On October 16, the PaddlePaddle team officially released the latest vision-language model PaddleOCR-VL, which caused a sensation in the global OCR (Optical Character Recognition) field upon its launch. The model achieved a score of 92.56 in the authoritative evaluation OmniDocBench V1.5 with 0.9B parameters, surpassing all mainstream models including DeepSeek-OCR, successfully ranking first on the global OCR list.

As of October 21, the top three spots on Huggingface's global model trend list (Trending Models) were all occupied by OCR models:
🥇PaddleOCR-VL (PaddlePaddle)
🥈DeepSeek-OCR
🥉NanonetOCR
Among them, PaddleOCR-VL from Baidu has been at the top for 5 consecutive days, becoming the most attention-grabbing open-source OCR model currently.
PaddleOCR-VL supports 109 language recognitions, accurately parsing text, tables, formulas, and charts, and possesses document semantic structure reconstruction capabilities. This means it not only "recognizes characters," but also "understands" complex document content, showing high practical value in fields such as research papers, invoice recognition, and knowledge extraction.
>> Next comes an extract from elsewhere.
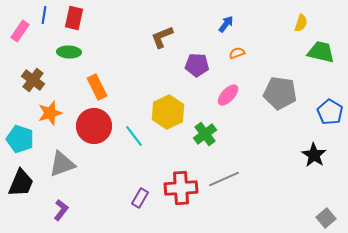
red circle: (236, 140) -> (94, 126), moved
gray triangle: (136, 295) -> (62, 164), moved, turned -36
Notably, the DeepSeek team also specially acknowledged PaddleOCR in their paper and revealed that part of their training data was annotated using PaddleOCR. This detail reveals the real logic behind the current prosperity of OCR models: institutions such as Baidu, DeepSeek, and Shanghai AI Lab almost simultaneously open-sourced their OCR models, the purpose is not merely to compete in recognition performance, but to provide foundational capabilities for cleaning and annotating data for large model training.
In other words, the core of this "OCR arms race" is not just who recognizes more accurately, but who can help AI understand the text and images in the world faster.